Nomura S, Osawa G
Department of Medicine, Kawasaki Medical School, Okayama, Japan.
Clin Nephrol. 1990 Jan;33(1):7-11.
An open renal biopsy specimen from a twelve-year-old boy with a congenital solitary kidney was studied with light, electron, and fluorescent microscopy. Focal glomerular sclerotic lesions were disclosed by these microscopic examinations. Morphometric analysis revealed statistically significant hypertrophy of the glomeruli and significant reduction in the number of glomeruli when compared with controls of similar age. These findings suggested that not only the loss of one kidney, but also congenital reduction of nephrons contributed to the development of focal glomerular sclerotic lesions in this patient.

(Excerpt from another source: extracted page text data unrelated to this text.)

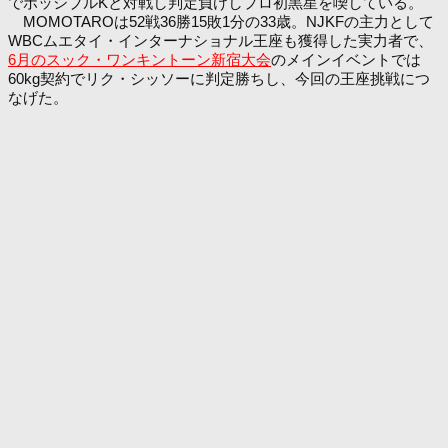
でポッシブルKと対戦し判定負けしプロ初黒星を喫している。
MOMOTAROは52戦36勝15敗1分の33歳。NJKFの主力として
WBCムエタイ・インターナショナル王座も獲得した実力者で、
6月のスック・ワンキントーン新宿大会
のメインイベントでは
60kg契約でリク・シッソーに判定勝ちし、今回の王座挑戦につ
なげた。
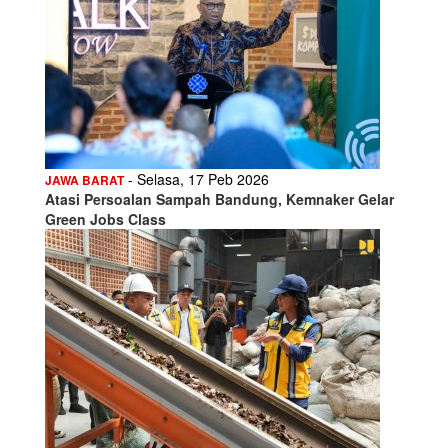
- Selasa, 17 Peb 2026
JAWA BARAT
Atasi Persoalan Sampah Bandung, Kemnaker Gelar
Green Jobs Class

There have been five reported cases of unilateral renal agenesis with oligomeganephronia in a solitary kidney [Van Acker et al. 1971, Griffel et al. 1972, Lam et al. 1982, Bhathena et al. 1985]. Our case, therefore, would be the sixth such case.
对一名患有先天性单肾的12岁男孩的开放性肾活检标本进行了光镜、电镜和荧光显微镜检查。这些显微镜检查发现了局灶性肾小球硬化病变。形态计量分析显示,与年龄相仿的对照组相比,肾小球有统计学意义的肥大,且肾小球数量显著减少。这些发现表明,不仅单肾的缺失,而且先天性肾单位减少都促成了该患者局灶性肾小球硬化病变的发展。已有5例关于单肾合并少巨肾单位的单侧肾缺如的报道[范·阿克等人,1971年;格里费尔等人,1972年;林等人,1982年;巴特纳等人,1985年]。因此,我们的病例将是第六例此类病例。